§ WORK REQUEST
Retype, exactly as they appear below, the lines between the line holding "Alternativa errada! Nem" and the line holding "[00:06] Existem várias", both ends included.

(Stored data entries)

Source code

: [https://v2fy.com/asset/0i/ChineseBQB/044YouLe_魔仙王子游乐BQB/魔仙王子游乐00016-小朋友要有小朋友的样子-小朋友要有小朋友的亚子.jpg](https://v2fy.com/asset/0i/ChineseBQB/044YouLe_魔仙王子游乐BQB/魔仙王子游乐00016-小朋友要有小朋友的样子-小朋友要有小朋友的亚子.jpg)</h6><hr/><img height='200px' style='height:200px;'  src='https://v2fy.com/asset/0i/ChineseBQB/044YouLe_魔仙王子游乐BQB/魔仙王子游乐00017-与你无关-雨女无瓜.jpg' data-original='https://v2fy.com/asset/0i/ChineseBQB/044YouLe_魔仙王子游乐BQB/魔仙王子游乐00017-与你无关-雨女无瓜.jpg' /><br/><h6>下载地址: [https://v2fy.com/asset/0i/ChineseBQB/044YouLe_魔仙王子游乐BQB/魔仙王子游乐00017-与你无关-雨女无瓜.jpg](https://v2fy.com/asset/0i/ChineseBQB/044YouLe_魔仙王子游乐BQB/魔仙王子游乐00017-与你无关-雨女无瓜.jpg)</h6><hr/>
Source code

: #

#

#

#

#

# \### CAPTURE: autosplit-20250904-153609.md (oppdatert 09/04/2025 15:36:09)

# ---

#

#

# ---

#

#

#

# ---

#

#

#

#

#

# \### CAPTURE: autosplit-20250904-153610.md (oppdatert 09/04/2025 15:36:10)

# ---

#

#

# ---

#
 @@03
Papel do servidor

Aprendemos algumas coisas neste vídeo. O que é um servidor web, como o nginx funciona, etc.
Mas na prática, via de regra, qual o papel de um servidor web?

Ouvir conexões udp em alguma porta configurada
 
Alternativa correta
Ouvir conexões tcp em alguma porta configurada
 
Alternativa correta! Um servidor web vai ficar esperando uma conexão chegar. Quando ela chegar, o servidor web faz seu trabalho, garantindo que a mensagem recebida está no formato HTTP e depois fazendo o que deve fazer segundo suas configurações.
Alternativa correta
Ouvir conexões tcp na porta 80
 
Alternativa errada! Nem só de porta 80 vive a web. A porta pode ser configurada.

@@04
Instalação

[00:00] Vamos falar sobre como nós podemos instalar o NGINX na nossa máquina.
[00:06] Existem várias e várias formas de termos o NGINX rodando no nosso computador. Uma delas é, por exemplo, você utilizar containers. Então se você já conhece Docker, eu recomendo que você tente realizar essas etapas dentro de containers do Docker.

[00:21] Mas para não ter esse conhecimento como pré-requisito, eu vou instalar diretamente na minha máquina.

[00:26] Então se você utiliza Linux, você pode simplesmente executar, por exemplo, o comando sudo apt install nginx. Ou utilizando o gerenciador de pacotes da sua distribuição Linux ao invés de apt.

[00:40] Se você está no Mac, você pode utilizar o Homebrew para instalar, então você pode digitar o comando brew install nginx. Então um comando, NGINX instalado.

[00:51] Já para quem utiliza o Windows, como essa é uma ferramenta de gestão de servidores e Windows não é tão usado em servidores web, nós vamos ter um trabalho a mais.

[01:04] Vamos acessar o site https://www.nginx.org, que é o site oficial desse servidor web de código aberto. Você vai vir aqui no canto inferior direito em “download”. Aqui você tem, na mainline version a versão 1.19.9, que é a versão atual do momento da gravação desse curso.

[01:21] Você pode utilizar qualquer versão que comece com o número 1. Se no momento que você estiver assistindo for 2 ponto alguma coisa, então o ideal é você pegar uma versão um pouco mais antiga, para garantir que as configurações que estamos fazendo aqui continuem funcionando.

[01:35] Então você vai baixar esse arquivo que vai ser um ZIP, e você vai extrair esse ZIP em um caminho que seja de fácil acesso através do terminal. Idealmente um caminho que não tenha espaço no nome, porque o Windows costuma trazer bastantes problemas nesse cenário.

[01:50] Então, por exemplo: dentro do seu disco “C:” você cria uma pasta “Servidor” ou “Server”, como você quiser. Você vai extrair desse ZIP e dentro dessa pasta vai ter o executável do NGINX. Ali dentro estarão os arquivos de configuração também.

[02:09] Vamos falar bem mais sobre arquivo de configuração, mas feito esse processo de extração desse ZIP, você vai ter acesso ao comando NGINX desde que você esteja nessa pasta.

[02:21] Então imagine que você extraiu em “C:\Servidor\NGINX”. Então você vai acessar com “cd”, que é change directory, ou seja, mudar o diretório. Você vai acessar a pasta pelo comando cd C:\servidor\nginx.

§ EXERCISE OUTPUT
Alternativa errada! Nem só de porta 80 vive a web. A porta pode ser configurada.

@@04
Instalação

[00:00] Vamos falar sobre como nós podemos instalar o NGINX na nossa máquina.
[00:06] Existem várias e várias formas de termos o NGINX rodando no nosso computador. Uma delas é, por exemplo, você utilizar containers. Então se você já conhece Docker, eu recomendo que você tente realizar essas etapas dentro de containers do Docker.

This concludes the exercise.